There are however problems of a slightly different nature, as with musical crossover. There has undoubtedly been important scholarly work undertaken by social/cultural historians, sociologists, anthropologists, psychologists, philosophers, physicists, even economists, on music, yielding insights and perspectives unlikely to have been attainable by many musicologists. But those doing these have a highly skilled and specialised training and expertise in those disciplines; in some sense they take music as their object, but rarely investigate sounding music to the level of close engagement one would expect of a musicologist. This is not a criticism; it is not what they are trained to do, and their attentions are better spent on other aspects of music’s social situation, physical properties, the wages of musicians, and so on.
I have spent a lot of time reading a large amount of historical scholarship – and especially a lot of historiography – and political theory in particular. I would like to think I have a reasonable grounding in historiography, after studying it for over ten years, sufficient to be able to think and write intelligently on the historiography of music, but this has been hard coming, and I know those engaged with historical writing at the centre of their work will always have a more intimate form of engagement. Similarly, others bring a long-term study of literature or philosophy or other things to bear upon their writing on music, with fruitful results.
But what I see in terms of much box-ticking ‘interdisciplinary’ work is much closer to what Philip describes in music. Much of this involves a handful of token references to one or other fashionable thinker (at various points it has been Jean Baudrillard, Mikhail Bahktin, Gilles Deleuze, and more recently Bruno Latour – see also this post with Judith Butler’s response to blanket application of canonical theorists). These are usually derived from secondary or tertiary literature, rarely entail an independent critical perspective on these thinkers’ work, let alone any familiarity with the wider critical tradition surrounding it.

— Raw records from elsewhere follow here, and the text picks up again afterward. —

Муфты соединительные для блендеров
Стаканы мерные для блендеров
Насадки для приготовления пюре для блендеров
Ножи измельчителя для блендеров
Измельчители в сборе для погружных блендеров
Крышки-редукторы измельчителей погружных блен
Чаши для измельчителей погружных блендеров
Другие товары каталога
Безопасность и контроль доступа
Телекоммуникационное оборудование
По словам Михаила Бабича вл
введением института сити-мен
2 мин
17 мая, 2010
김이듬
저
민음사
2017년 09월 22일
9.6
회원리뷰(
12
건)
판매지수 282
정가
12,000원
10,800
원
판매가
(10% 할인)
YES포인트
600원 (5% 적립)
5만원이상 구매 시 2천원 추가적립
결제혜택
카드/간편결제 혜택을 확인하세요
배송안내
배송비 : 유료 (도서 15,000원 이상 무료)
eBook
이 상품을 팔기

This is just scholarly tourism, a type of ‘fusion scholarship’. A handful of platitudes from an introductory cultural studies primer do not indicate a scholarly engagement with wider issues of culture, nor do a few tawdry mentions of some 25-year old work of sociology mostly disregarded now by sociologists in light of subsequent research make one into a sociologist.

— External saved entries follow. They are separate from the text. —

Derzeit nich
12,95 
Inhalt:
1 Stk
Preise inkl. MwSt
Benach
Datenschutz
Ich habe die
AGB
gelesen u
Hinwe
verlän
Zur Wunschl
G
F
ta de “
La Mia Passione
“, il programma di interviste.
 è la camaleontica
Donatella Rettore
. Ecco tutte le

To adapt Philip’s words: a musicologist cannot quickly become a philosopher or a sociologist or an historian any more than they can speak Japanese in the same amount of time. And tepid interdisciplinary projects exist precisely because musicologists have failed to grapple with highly developed scholarly and critical apparatuses in other disciplinary fields. Fusions of ‘bluff your way in sociology/cultural history/philosophy/etc’ with music have become an ubiquitous scholarly sub-genre which may win plaudits and advancement for their authors from others who either know no better, or are engaged in a comparably cynical game themselves, but are relevant to the future of musicology only in the sense that Katherine Jenkins is relevant to the future of opera.
Genuinely expert and skilled interdisciplinary work is important, and all scholars should read widely around other disciplines. But let us stop pretending musicians can become qualified to work within another disciplinary field without an extended period of study, any more than a cultural historian can quickly gain expertise in neo-Riemannian analysis when they approach it with little if any analytical background. Except to naive readers, a decorative smattering of terms from Deleuze does not a scholarly work make.